Editorial de O GLOBO (9/1/2021)
A sociedade e as instituições republicanas brasileiras precisam se preparar. Numa referência aos eventos desta semana nos Estados Unidos, o presidente Jair Bolsonaro insinuou que aqui ocorrerá o mesmo, caso perca a eleição em 2022: “Se não tivermos o voto impresso em 22, uma maneira de auditar o voto, vamos ter problema pior que os Estados Unidos”.
Veladamente, a declaração deixa claro que ele está disposto a, mais uma vez, imitar seu mentor americano e incitar atos violentos e antidemocráticos. Por sinal, nem é preciso que perca. Desde muito antes da invasão do Capitólio pelas hostes trumpistas, Bolsonaro semeia dúvidas sobre as urnas eletrônicas e, sem apresentar prova, já denunciou fraudes eleitorais no Brasil até em 2018, quando ele próprio venceu.
O Brasil tem um sistema eleitoral mais confiável, eficaz e seguro que o americano. Todos os testes e auditorias externas comprovam isso. É indigente o argumento de que é preciso ter um rastro físico de cada voto, já que as seções eleitorais imprimem uma lista que fica à disposição dos fiscais partidários. Na prática, o rastro físico já existe.
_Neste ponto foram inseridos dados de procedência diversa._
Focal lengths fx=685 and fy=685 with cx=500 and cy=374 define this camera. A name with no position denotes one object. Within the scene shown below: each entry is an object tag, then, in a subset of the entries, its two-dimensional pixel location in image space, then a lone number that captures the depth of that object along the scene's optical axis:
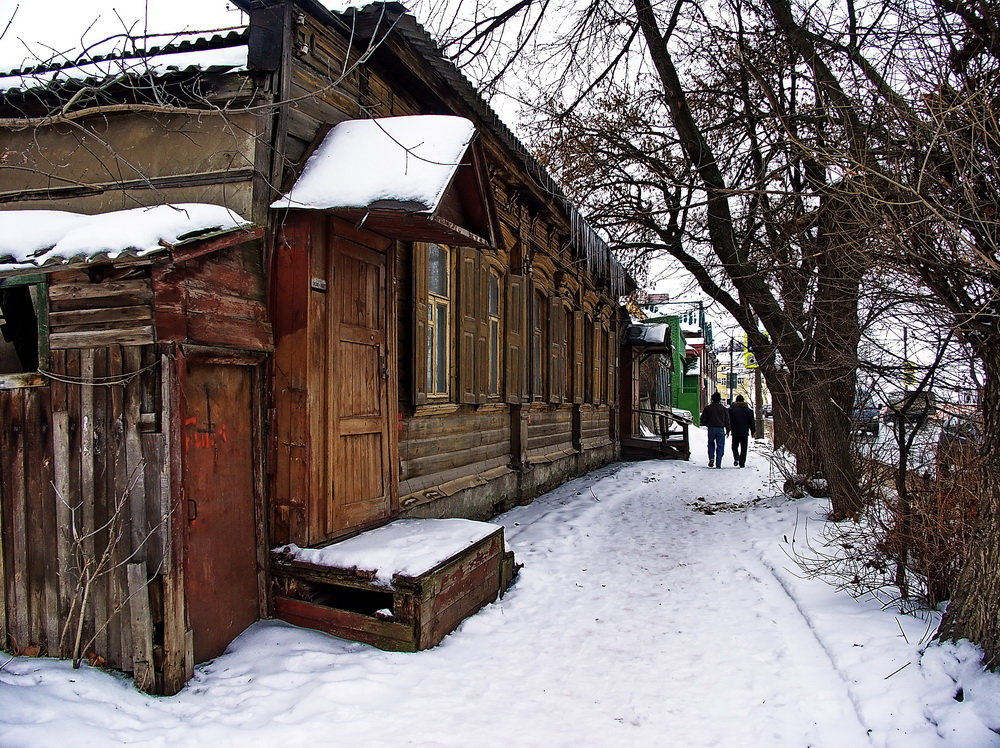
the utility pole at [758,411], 26.49
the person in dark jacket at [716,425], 14.52
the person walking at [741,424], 14.52
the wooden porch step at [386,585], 3.93
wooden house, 3.45
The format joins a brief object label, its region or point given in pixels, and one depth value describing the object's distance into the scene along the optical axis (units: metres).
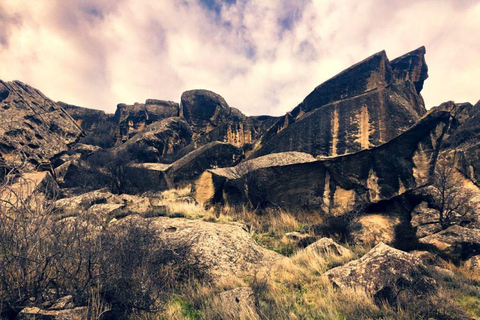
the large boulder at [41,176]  14.03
Tanto que a imposição do voto impresso por um projeto de Bolsonaro foi vetada pela presidente Dilma e declarada inconstitucional pelo Supremo.
Bolsonaro retomou o mote das fraudes eleitorais ao reverberar as denúncias infundadas feitas por Trump, todas derrubadas pela Justiça e pela recontagem de votos em vários estados. Claro que não é a lisura das eleições que está em jogo nas tentativas contemporâneas de autogolpe. A intenção é manter as bases radicais mobilizadas à espera de ordens como a que deu Trump para a invasão do Capitólio.
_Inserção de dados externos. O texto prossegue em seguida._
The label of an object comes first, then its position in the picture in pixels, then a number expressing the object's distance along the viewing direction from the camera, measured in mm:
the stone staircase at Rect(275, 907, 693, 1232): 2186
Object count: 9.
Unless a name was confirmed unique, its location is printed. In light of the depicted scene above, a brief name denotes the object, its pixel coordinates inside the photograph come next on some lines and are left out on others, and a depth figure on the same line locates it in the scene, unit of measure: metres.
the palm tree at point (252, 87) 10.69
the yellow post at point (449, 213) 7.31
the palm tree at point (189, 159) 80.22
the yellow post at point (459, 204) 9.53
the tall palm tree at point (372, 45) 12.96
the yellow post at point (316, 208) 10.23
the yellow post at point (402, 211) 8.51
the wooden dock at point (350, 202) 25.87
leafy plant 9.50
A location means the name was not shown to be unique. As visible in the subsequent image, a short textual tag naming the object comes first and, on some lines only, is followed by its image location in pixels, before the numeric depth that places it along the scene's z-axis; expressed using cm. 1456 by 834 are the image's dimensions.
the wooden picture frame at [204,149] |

O projeto de desencadear uma crise institucional vem sendo esboçado há muito tempo, por atos e declarações descabidas do presidente e de seu clã. Trump incentivou um movimento de sedição e, ante a possibilidade de ser afastado antes da posse de Joe Biden, viu-se obrigado a recuar. A resposta política e institucional americana serve de exemplo. Como nossas instituições não têm a mesma resiliência, é preciso que o país se resguarde para evitar o “pior” a que Bolsonaro se referiu.
Houve acertada repulsa às palavras de Bolsonaro entre ministros do Supremo. “Uma importante lição da história é que governantes democráticos desejam ordem”, disse Luís Roberto Barroso, também presidente do Tribunal Superior Eleitoral (TSE). “Por isso mesmo não devem fazer acenos para desordens futuras, violência e agressão às instituições.” O ministro Edson Fachin foi ainda mais incisivo ao afirmar que “a violência cometida contra o Congresso americano deve colocar em alerta a democracia brasileira”.
É necessário desde já fortalecer a Constituição para evitar o retrocesso da democracia no país. A Carta já nos garantiu 33 anos consecutivos de democracia, recorde na República. Não se imagina que as Forças Armadas como instituição aceitem rasgá-la e retroceder a um passado longínquo. Ao contrário. Todas as armas que a Carta prevê na defesa do estado democrático de direito devem ser acionadas.